Людские войны и союзы,
Бывало, славили они;
Разочарованные музы
Припомнили им эти дни —
И ныне, гордые, составить
Два правила велели впредь:
Раз: победителей не славить.
Два: побежденных не жалеть.
* Исключение составляют несколько страниц из мемуаров Николая Чуковского. См.: Чуковский Н. Литературные воспоминания М., 1989, с. 118-121.
Берберова не была ни историком, ни поэтом в точном значении этих слов — она была и тем, и другим одновременно, и отчасти поэтому, в силу происшедшего в ее творчестве синтеза жанров, — чем-то высшим. От начала до конца книги невозможно отделаться от ощущения, что время в этой книге не движется, оно существует как бы сразу во всем протяжении от петербургского детства до полной творческих сил американской старости; ближайшая аналогия такого пространственно-временного построения, которая напрашивается, — «Осень патриарха» Габриэля Гарсиа Маркеса, к тому же и появились эти книги в семидесятые годы почти одновременно. Поэтому очень важен для понимания книги Берберовой эпиграф из «Макбета», где творится о «семенах времени». Проставляя его на книге, Берберова очень точно знала, зачем это делает: она указывала внимательному и (что не обязательно) доброжелательному читателю на главного героя — на время. О том же почти прямо пишет она в переиздаваемом нами «Предисловии ко второму изданию», признавая, впрочем, что эта книга «вся о себе». «Я была одна» (курсив Берберовой. — Е. В.), — пишет она обо всей своей жизни. И такой чистой гордостью веет от этих слов, что пусть язык отсохнет у того, кто упрекнет автора за них в грехе гордыни, «...жить, и особенно умирать, легче, когда видишь жизнь как целое, с ее началом, серединой и концом». Под этими словами — дата и место написания: Принстон, январь 1983.

○ ○ ○

- Рабочее задание
Продублируйте весь фрагмент текста слово в слово, ничего не меняя. Отвечайте, опираясь только на фрагмент текста.

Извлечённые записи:
○ ○ ○

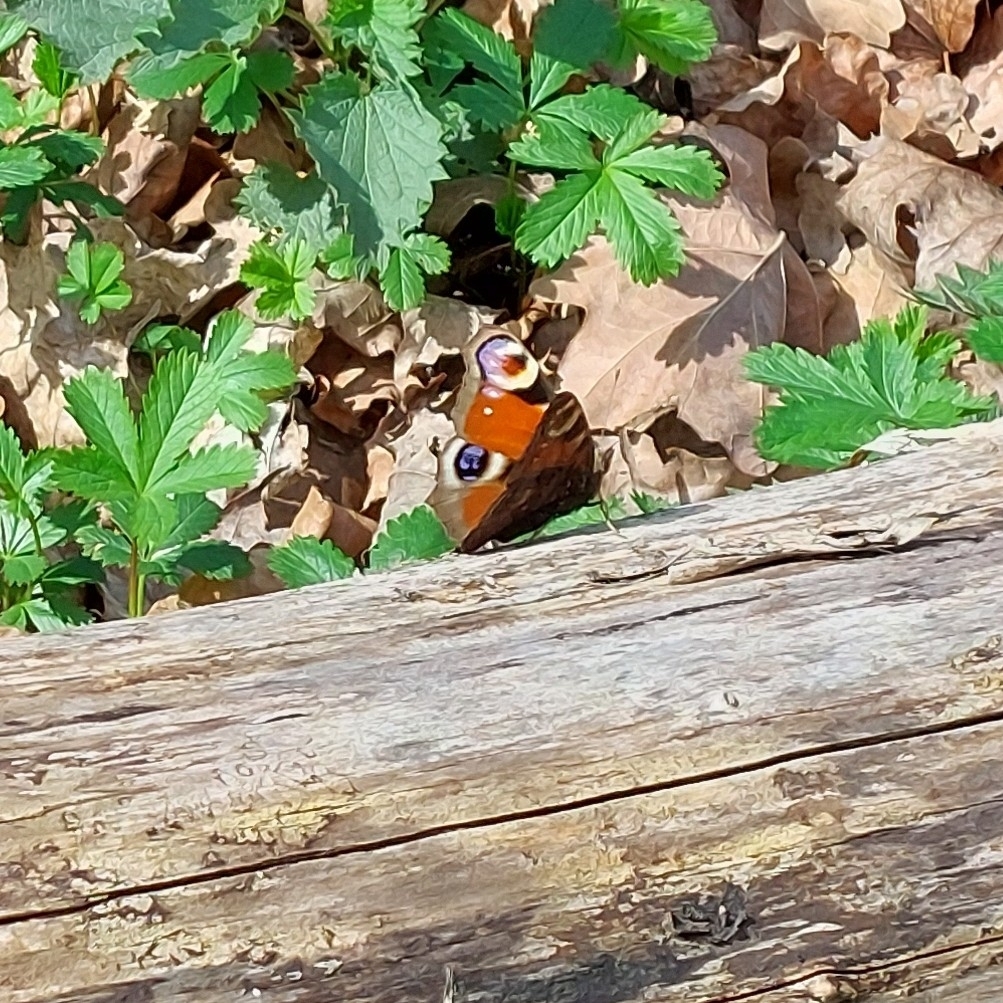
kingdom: Animalia
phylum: Arthropoda
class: Insecta
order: Lepidoptera
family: Nymphalidae
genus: Aglais
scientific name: Aglais io
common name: Peacock
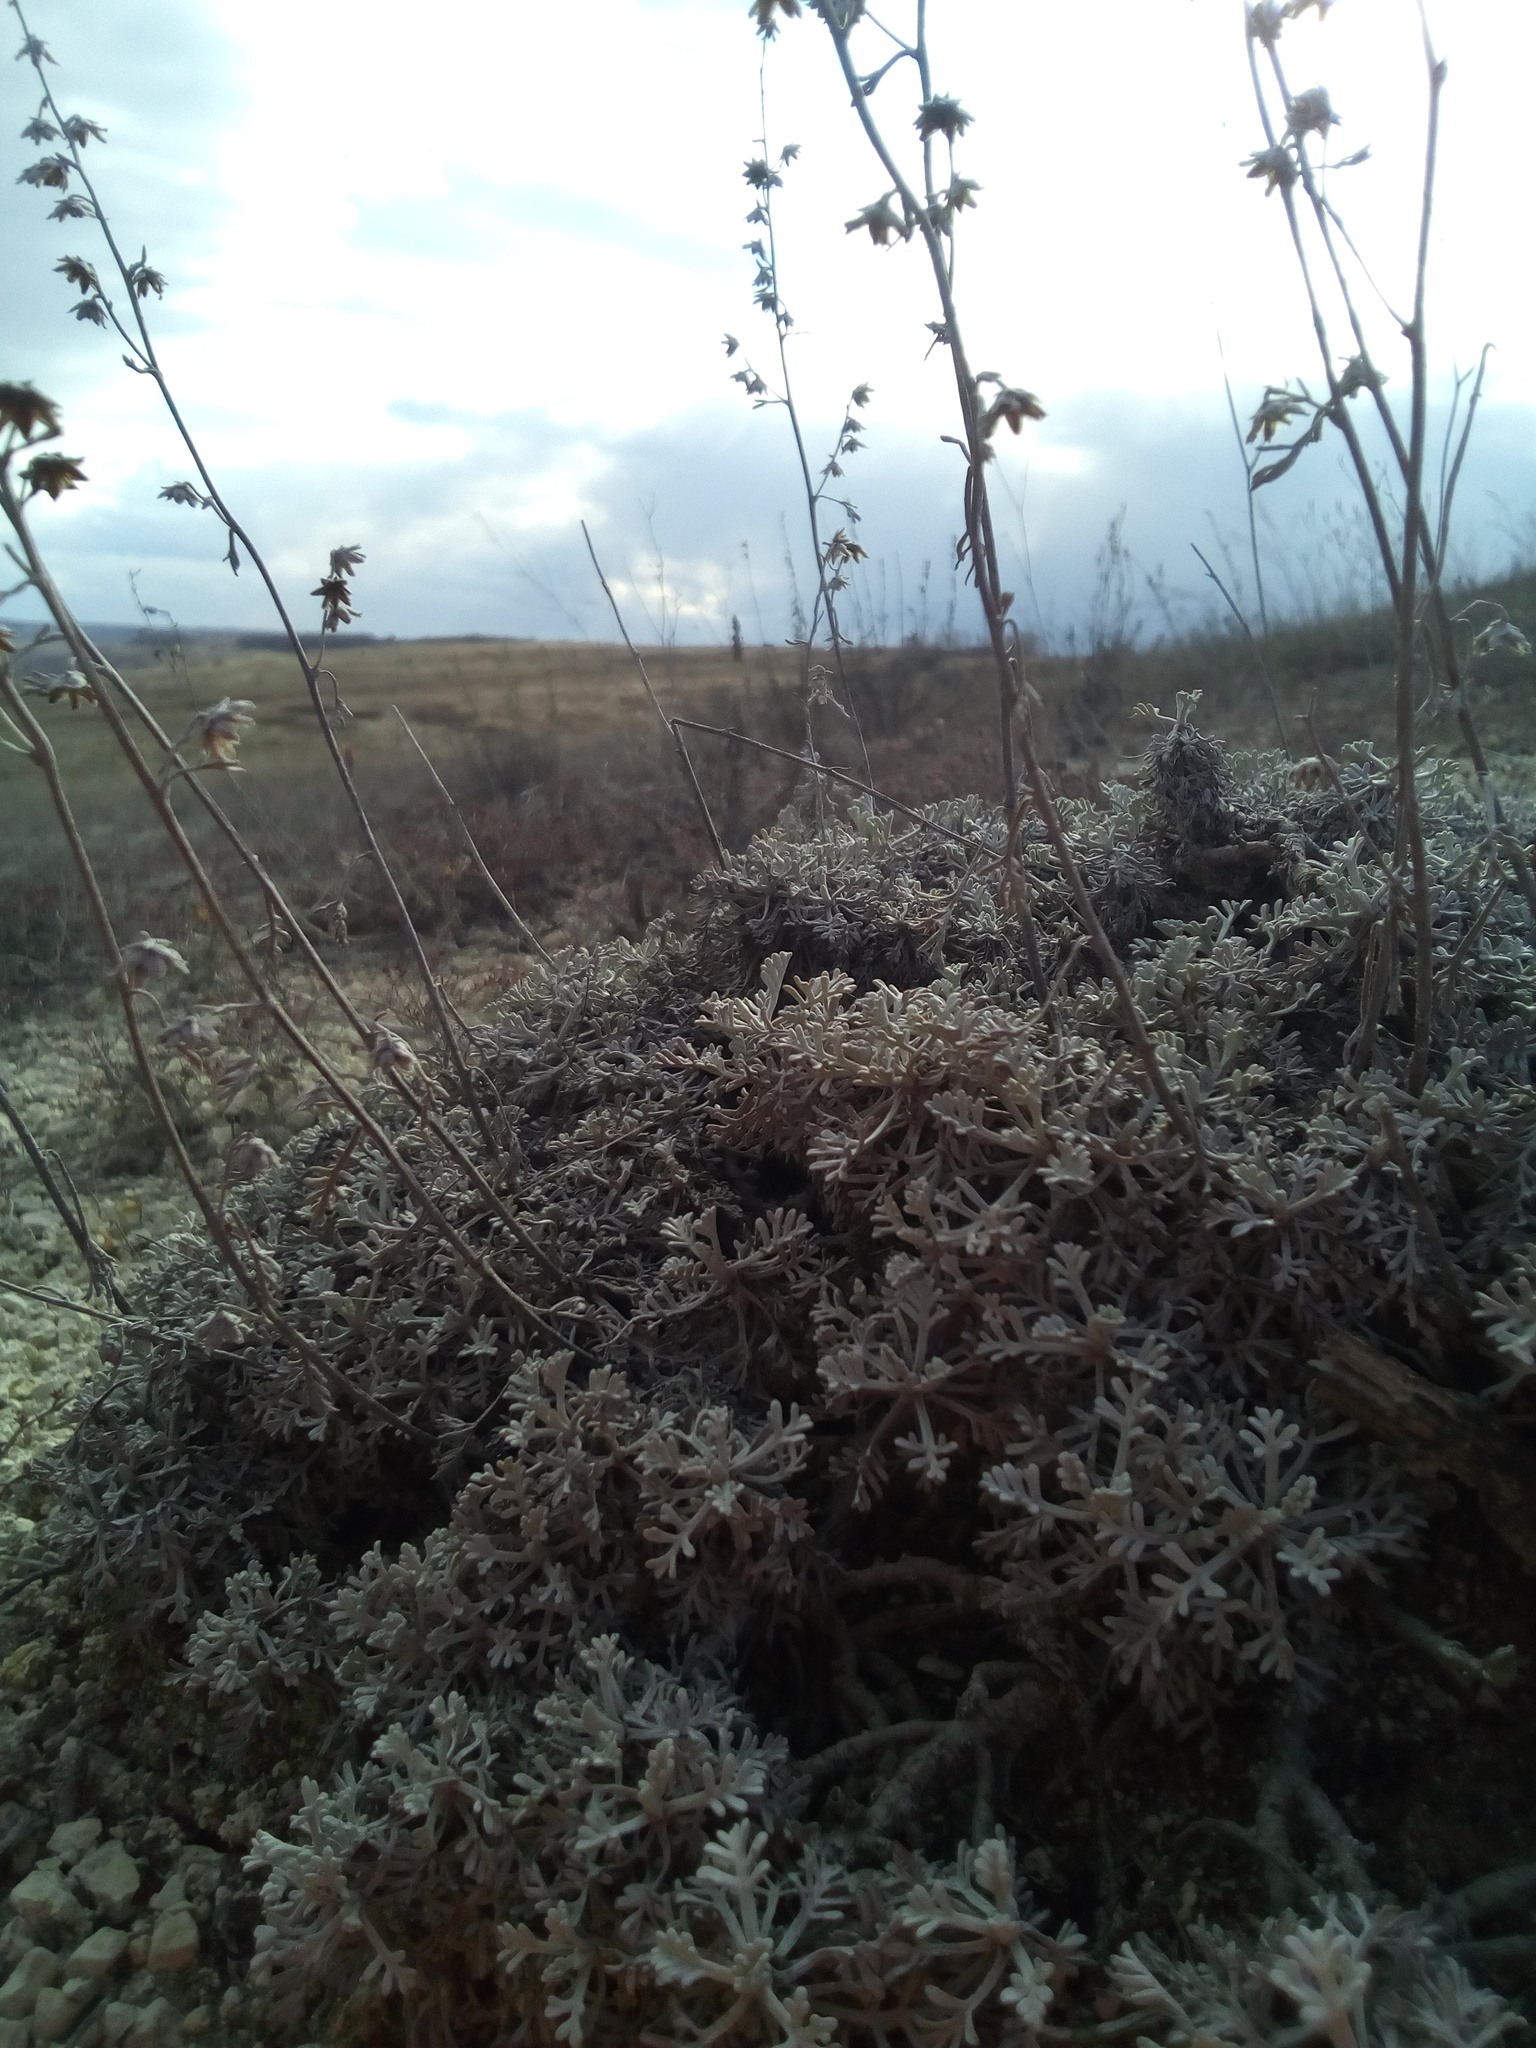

○ ○ ○

- Ответ к упражнению
Людские войны и союзы,
Бывало, славили они;
Разочарованные музы
Припомнили им эти дни —
И ныне, гордые, составить
Два правила велели впредь:
Раз: победителей не славить.
Два: побежденных не жалеть.
* Исключение составляют несколько страниц из мемуаров Николая Чуковского. См.: Чуковский Н. Литературные воспоминания М., 1989, с. 118-121.
Берберова не была ни историком, ни поэтом в точном значении этих слов — она была и тем, и другим одновременно, и отчасти поэтому, в силу происшедшего в ее творчестве синтеза жанров, — чем-то высшим. От начала до конца книги невозможно отделаться от ощущения, что время в этой книге не движется, оно существует как бы сразу во всем протяжении от петербургского детства до полной творческих сил американской старости; ближайшая аналогия такого пространственно-временного построения, которая напрашивается, — «Осень патриарха» Габриэля Гарсиа Маркеса, к тому же и появились эти книги в семидесятые годы почти одновременно. Поэтому очень важен для понимания книги Берберовой эпиграф из «Макбета», где творится о «семенах времени». Проставляя его на книге, Берберова очень точно знала, зачем это делает: она указывала внимательному и (что не обязательно) доброжелательному читателю на главного героя — на время. О том же почти прямо пишет она в переиздаваемом нами «Предисловии ко второму изданию», признавая, впрочем, что эта книга «вся о себе». «Я была одна» (курсив Берберовой. — Е. В.), — пишет она обо всей своей жизни. И такой чистой гордостью веет от этих слов, что пусть язык отсохнет у того, кто упрекнет автора за них в грехе гордыни, «...жить, и особенно умирать, легче, когда видишь жизнь как целое, с ее началом, серединой и концом». Под этими словами — дата и место написания: Принстон, январь 1983.